Thinking of Complete Upgrade

Nishom

Junior Member
Aug 30, 2015
2
0
0
Folks,

I would love some advice it's been a while since I last built my computer and I was just randomly upgrading parts in order to not upgrade the whole thing.

Till my SSD and video card both started having issues. Now I can't decide if its better to put in more money to get them replaced or would it better to just upgrade the whole system.

My current specs as follows:
i7 920 Bloomfield 2.67 (Oc to 3.2)
8GB Kingston RAM (Generic)
Gigabyte X58 UD3r Rev 1.0
115GB Corsair Force SSD (Dead)
2TB WD Black (Alive)
GTX 680 (Displaying Artifacts while playing games) Tried another card no issues just this one
Thermal Take 1200W PS
Noctua Cpu Cooler
Generic Case

Now comes the fun part, I've saved up for a GTX 980TI and I'm not sure if my cpu and the rest of my components will be a bottleneck or not. I really would iike USB 3.0 since I use it quite often to move my pictures, and videos across.

The PC is mainly used for gaming like Wow, HOTS, Diablo 3 and SC 2. Occasionally some other game which friends recommend.

I was thinking of upgrading to an i7 4790k Devils Canyon with an Asus z97a motherboard and corsair ram, along with a Samsung EVO 256GB as my boot drive and using the 2TB WD as my spare drive.

Then Skylake got announced and it has put me in two minds. Would it be better to jump on skylake and a decent board and make it last for the next 4 years or should I stick with my existing setup, getting an EVO SSD and GTX 980 TI only.

I've seen the benchmarks and skylake doesn't offer that much difference over the 4790k but considering I'm coming from further behind would it make sense to skip and go straight to skylake.

Any thoughts or recommendations would be greatly appreciated.
 

Ketchup

Elite Member
Sep 1, 2002
14,559
248
106
Going Skylake won't give give you more performance ATM, but it will give you lower temps, move overclocking headroom, and less power consumption. You will also get DDR 4, which will make memory more expensive now, less expensive later.

If you have GPU-intensive games, your CPU still isn't giving you too much of a bottleneck. The new CPU's are faster in certain tasks for sure, but much of the time you won't notice a big speed difference. So it just depends on the game you play.

What are you going to do with the old hardware? If you are going to sell it, it would be better to do that now sooner than later.

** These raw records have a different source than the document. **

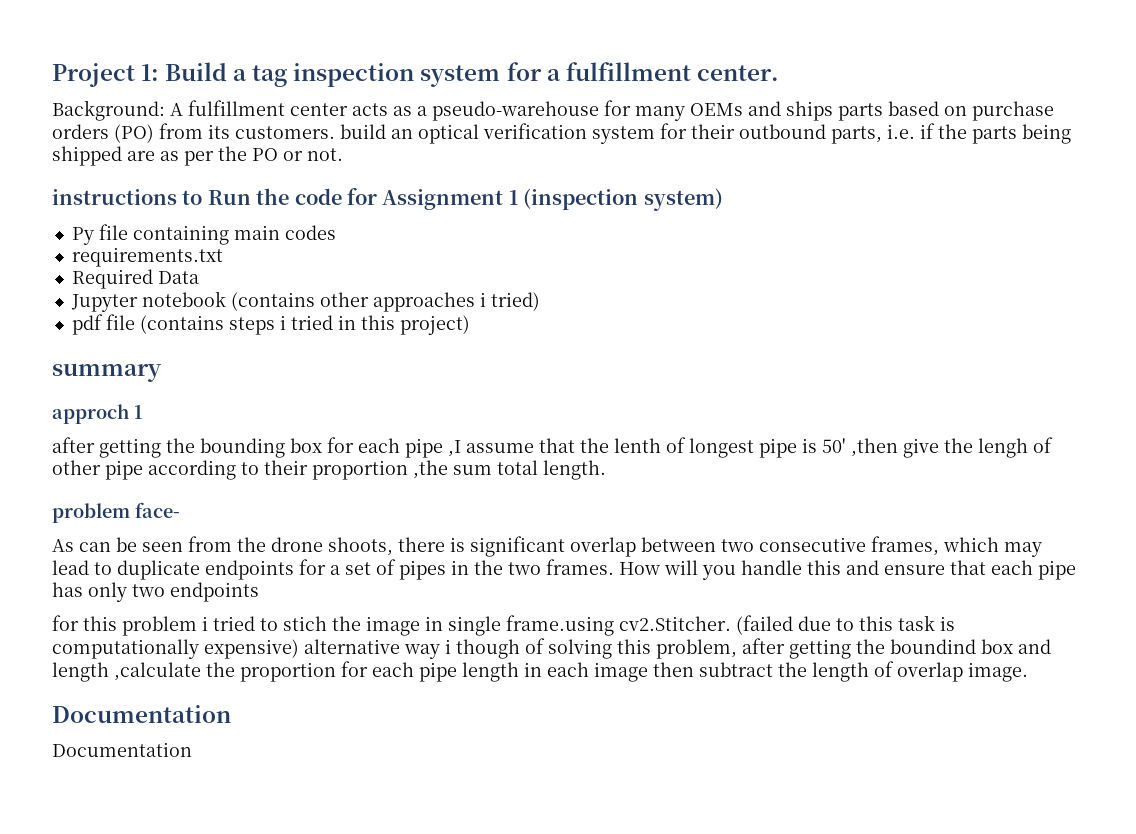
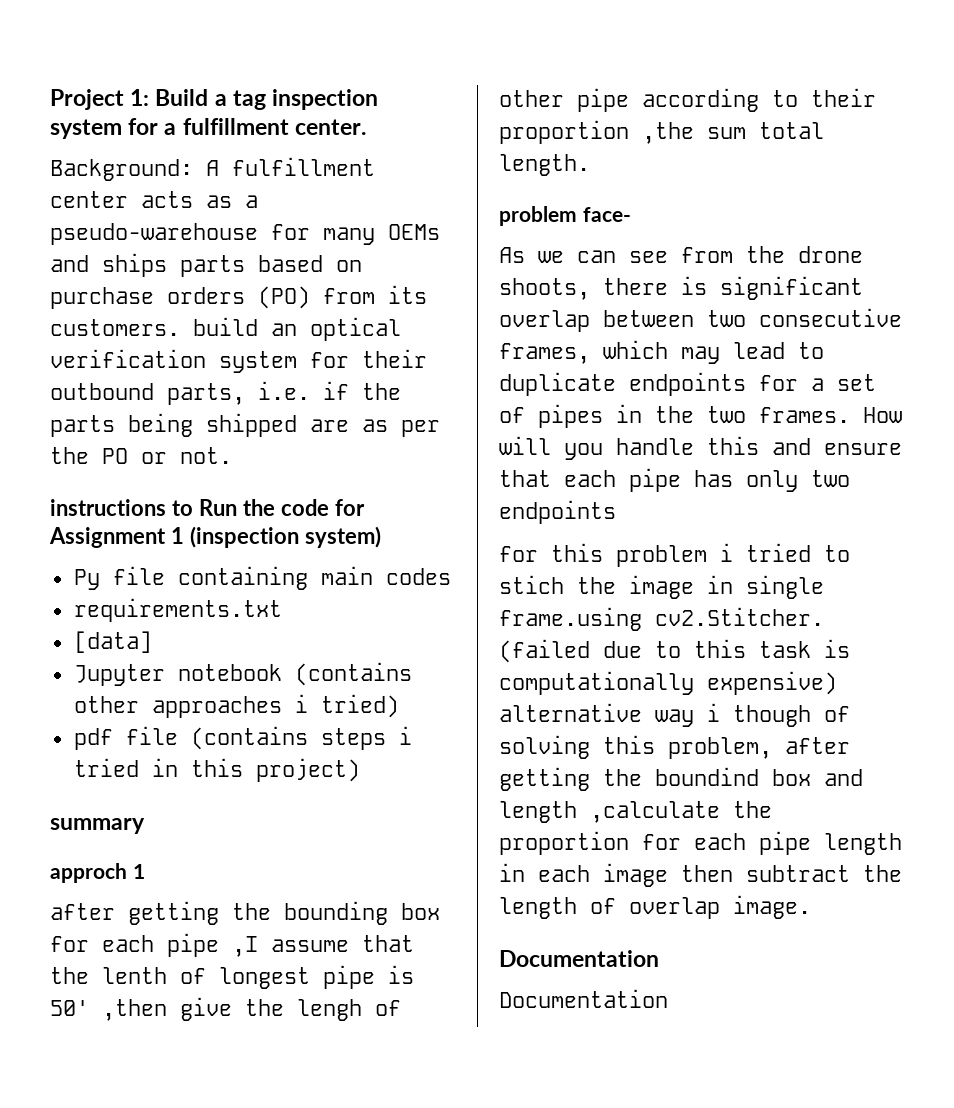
[71,269,199,289] Required Data -> [73,631,152,653] [data]
[79,537,183,552] can be seen -> [538,250,668,263] we can see

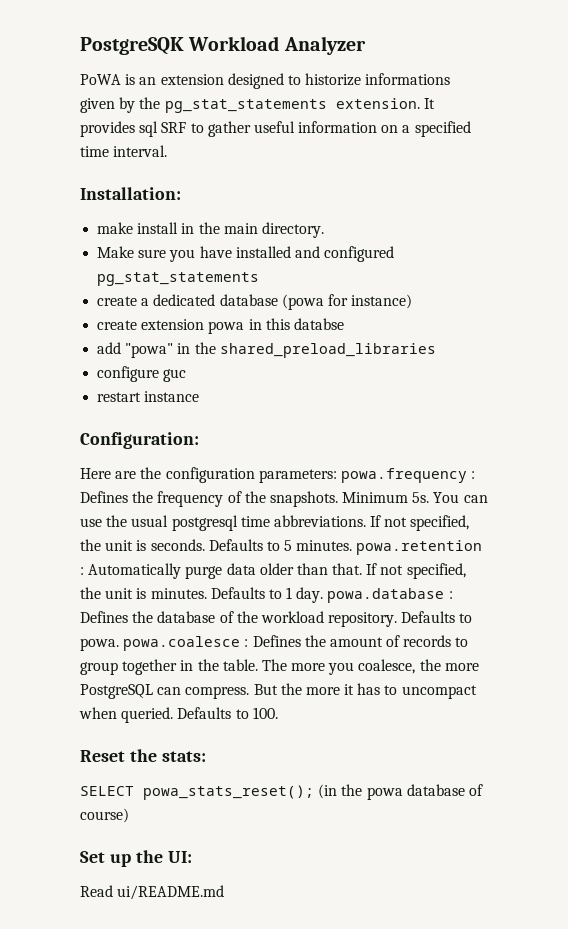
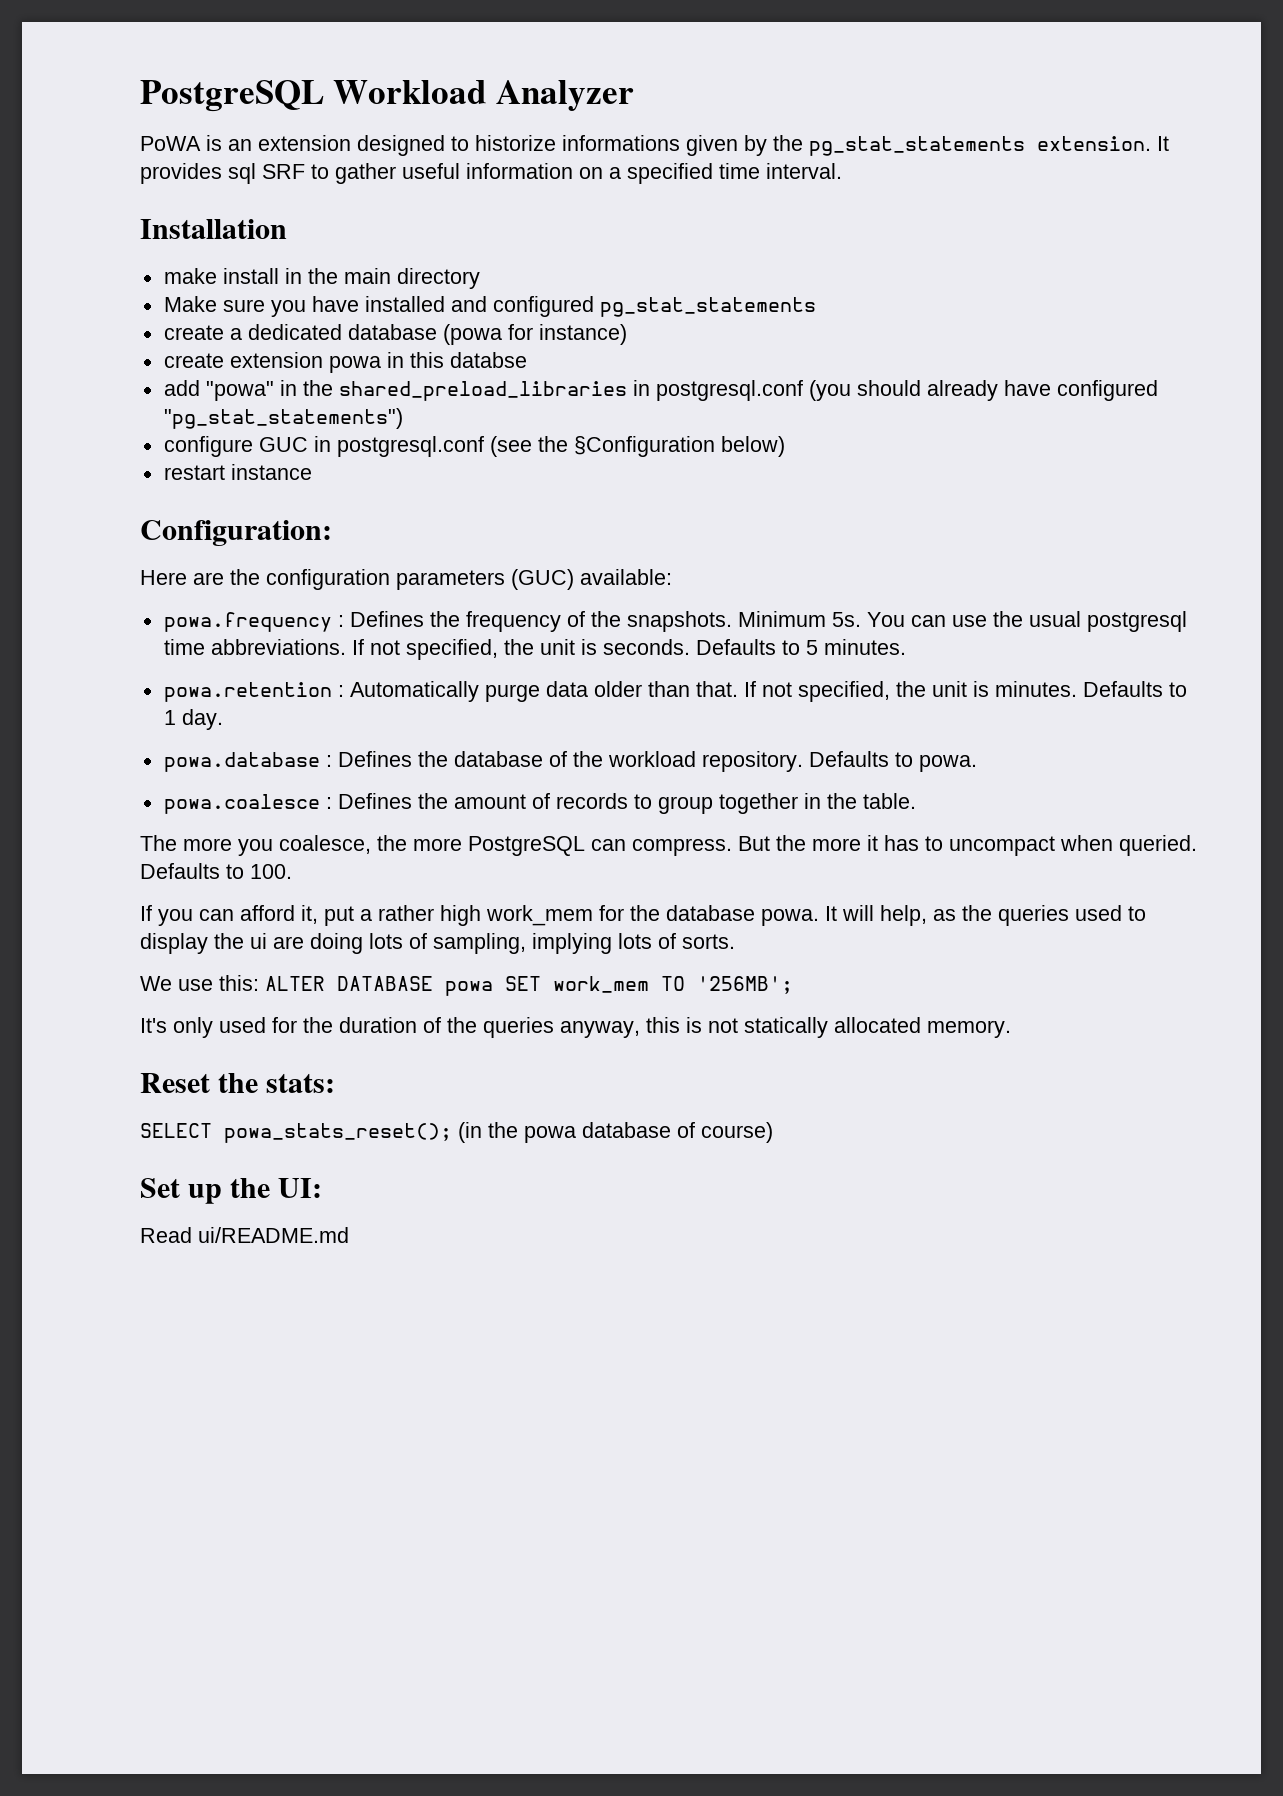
[80,37,184,55] PostgreSQK -> [140,80,324,112] PostgreSQL
[80,187,181,200] Installation: -> [140,219,287,239] Installation
[261,222,324,238] directory. -> [396,268,480,289] directory
[97,366,187,382] // configure guc -> [632,380,1158,401] [163,408,403,429] [163,436,785,457] in postgresql.conf (you should already have configured "pg_stat_statements") // configure GUC in postgresql.conf (see the §Configuration below)
[258,469,337,483] parameters: -> [396,569,672,590] parameters (GUC) available: //
(353, 545) none -> (906, 647) //
(324, 595) none -> (223, 719) //
(119, 644) none -> (977, 763) //
(258, 665) none -> (916, 801) //
(278, 713) none -> [140,905,1146,926] [140,933,735,954] [140,975,793,996] [140,1017,1011,1038] // If you can afford it, put a rather high work_mem for the database powa. It will help, as the queries used to display the ui are doing lots of sampling, implying lots of sorts. // We use this: ALTER DATABASE powa SET work_mem TO '256MB'; // It's only used for the duration of the queries anyway, this is not statically allocated memory.

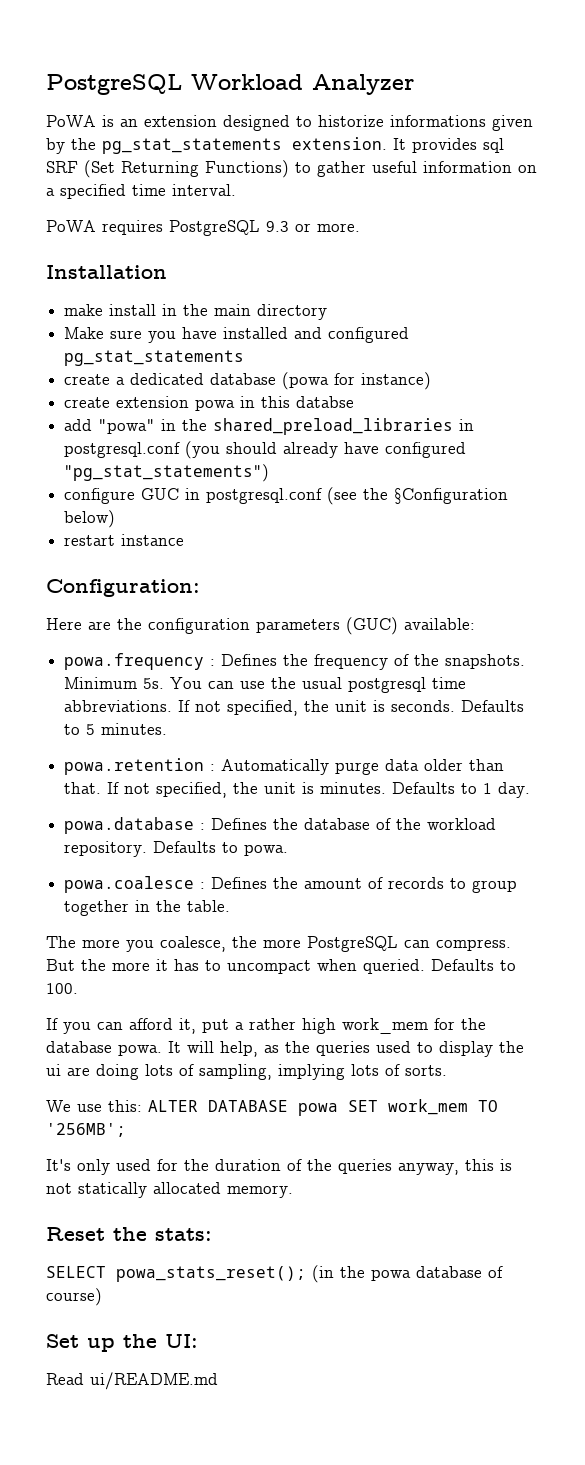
(305, 171) none -> [84,160,289,178] (Set Returning Functions)
(842, 171) none -> [46,220,360,236] // PoWA requires PostgreSQL 9.3 or more.

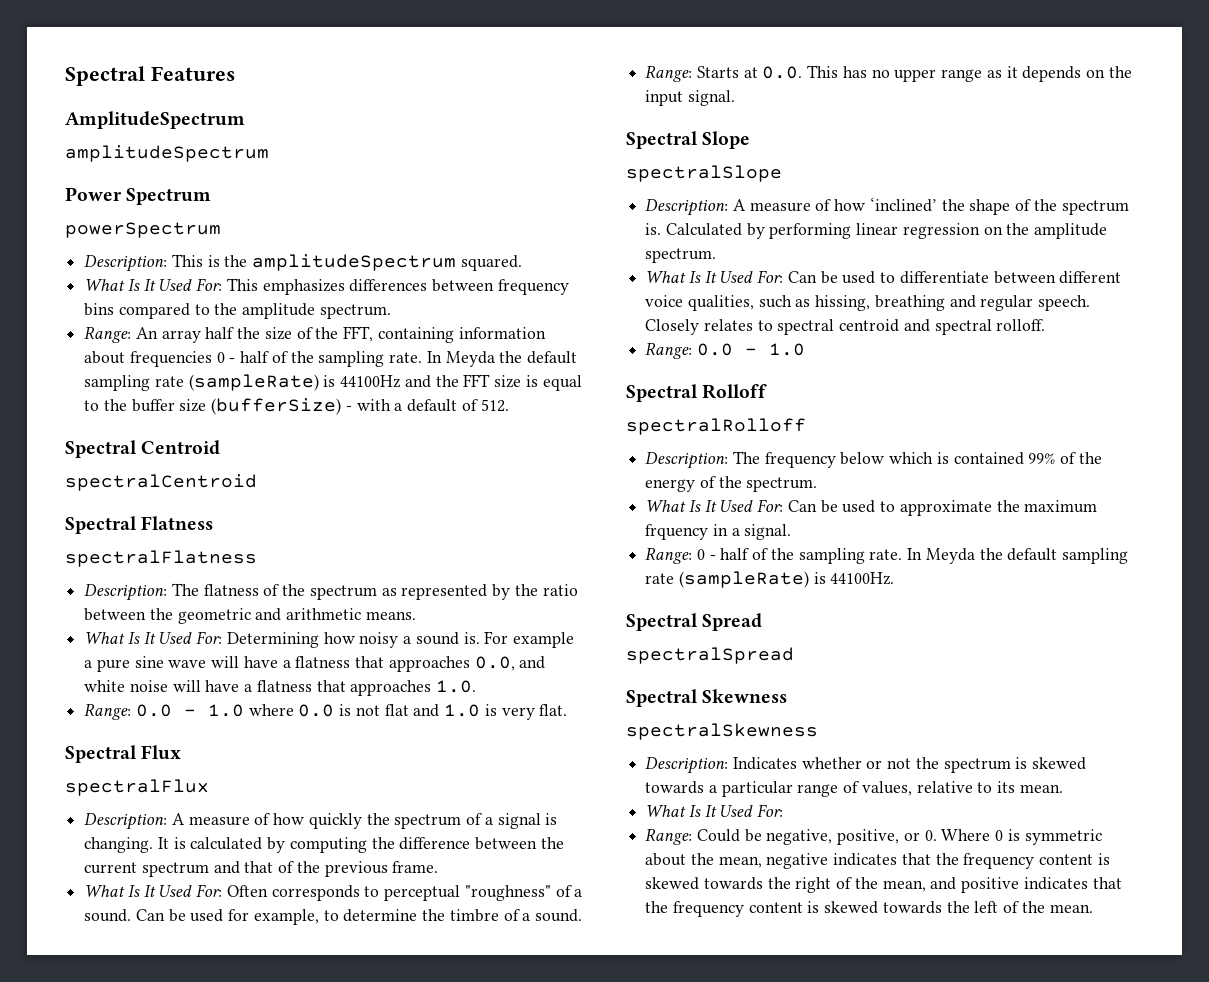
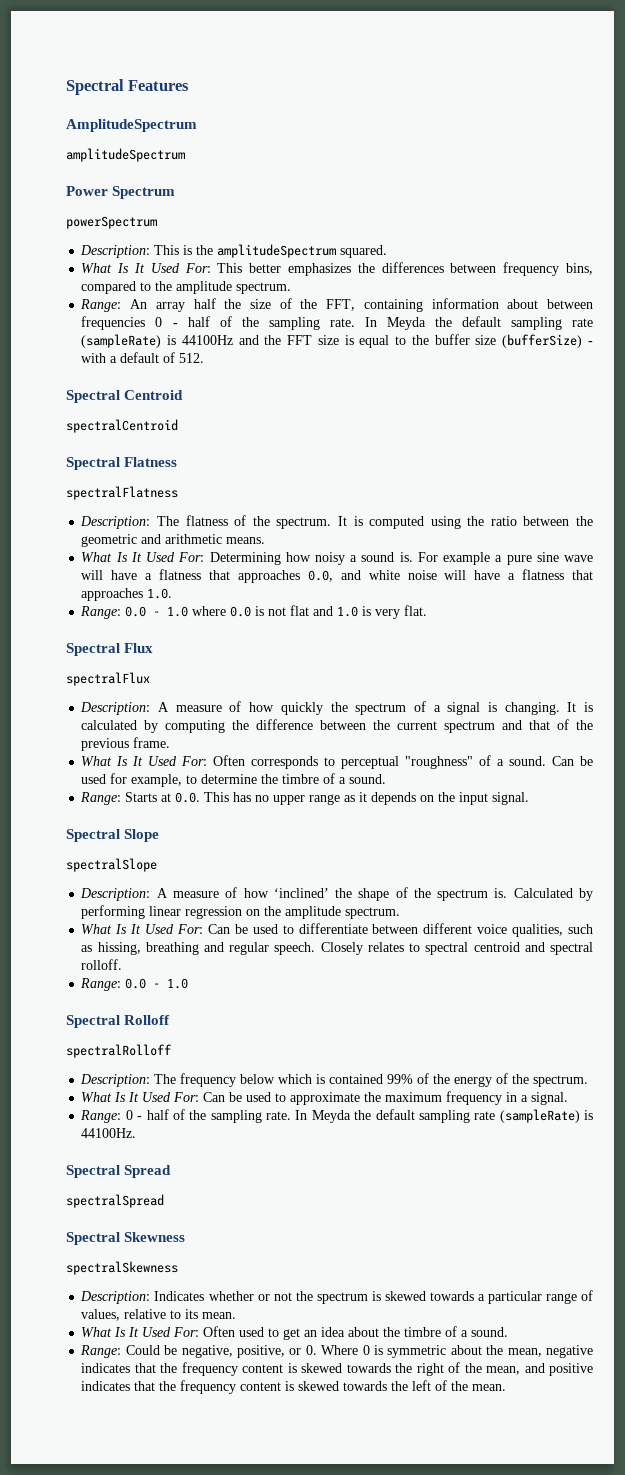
[262,279,345,295] emphasizes -> [249,263,375,276] better emphasizes the
[84,303,115,316] bins -> [566,263,594,275] bins,
(126, 357) none -> [547,299,594,309] between
[309,584,511,600] spectrum as represented by -> [276,516,461,529] spectrum. It is computed using
[645,524,709,540] frquency -> [446,1091,503,1105] frequency
(784, 810) none -> [203,1326,509,1340] Often used to get an idea about the timbre of a sound.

I am still very happy with my 4790k. The only thing that I could possibly complain about is that it doesn't overclock much at all (compared to the 2500k and Q6600 that preceded it, doing 1 GHz plus easily) and it gets pretty hot under load. But actual performance I can't complain about one bit. But if I was in your shoes right now, it would be a hard decision for me as well.
 

Nishom

Junior Member
Aug 30, 2015
2
0
0
Thanks Ketchup. The lower temperatures will help and that is something I'm looking for including the idle temperatures. I was perfectly fine till the Skylake announcement but if I keep waiting for prices to drop something else comes along and ruins it for me. :)


My current hardware wouldn't get me much but I could try selling it now as you said rather than later when I wouldn't get squat for it.
 

ArisVer

Golden Member
Mar 6, 2011
1,345
32
91
Well, there are other options to consider.

First, since your SSD is dead you do need another one. Get it now and use it, and if you decide on a full upgrade you can move it in your next system.

Second, the same thing can be said for your graphics card.

Third. Read this thread and decide if dropping in a Xeon in your current motherboard is worth it.

http://forums.anandtech.com/showthread.php?t=2335636&highlight=x58
 

Ketchup

Elite Member
Sep 1, 2002
14,559
248
106
Thanks Ketchup. The lower temperatures will help and that is something I'm looking for including the idle temperatures. I was perfectly fine till the Skylake announcement but if I keep waiting for prices to drop something else comes along and ruins it for me. :)


My current hardware wouldn't get me much but I could try selling it now as you said rather than later when I wouldn't get squat for it.

Intel prices don't come down. They stay the same, even when new products hit the market, then the old material disappears.

Can you give us a budget, what country you are buying from, and a general idea of what you use the computer for (gaming, programming, VMs, encoding, etc)?